- Problem to solve
Reproduce every line of the entries below, character for character and in the same order.

Text extractions by page
§
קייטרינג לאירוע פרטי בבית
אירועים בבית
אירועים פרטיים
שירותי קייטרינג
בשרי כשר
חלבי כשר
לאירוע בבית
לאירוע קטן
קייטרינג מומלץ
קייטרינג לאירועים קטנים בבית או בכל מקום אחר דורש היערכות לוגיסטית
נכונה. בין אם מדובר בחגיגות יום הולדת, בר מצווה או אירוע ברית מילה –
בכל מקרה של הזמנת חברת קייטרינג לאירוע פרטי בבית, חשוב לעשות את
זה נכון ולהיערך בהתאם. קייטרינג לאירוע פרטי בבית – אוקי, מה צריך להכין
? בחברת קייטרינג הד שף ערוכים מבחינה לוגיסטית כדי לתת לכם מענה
§
- Your response
קייטרינג לאירוע פרטי בבית
אירועים בבית
אירועים פרטיים
שירותי קייטרינג
בשרי כשר
חלבי כשר
לאירוע בבית
לאירוע קטן
קייטרינג מומלץ
קייטרינג לאירועים קטנים בבית או בכל מקום אחר דורש היערכות לוגיסטית
נכונה. בין אם מדובר בחגיגות יום הולדת, בר מצווה או אירוע ברית מילה –
בכל מקרה של הזמנת חברת קייטרינג לאירוע פרטי בבית, חשוב לעשות את
זה נכון ולהיערך בהתאם. קייטרינג לאירוע פרטי בבית – אוקי, מה צריך להכין
? בחברת קייטרינג הד שף ערוכים מבחינה לוגיסטית כדי לתת לכם מענה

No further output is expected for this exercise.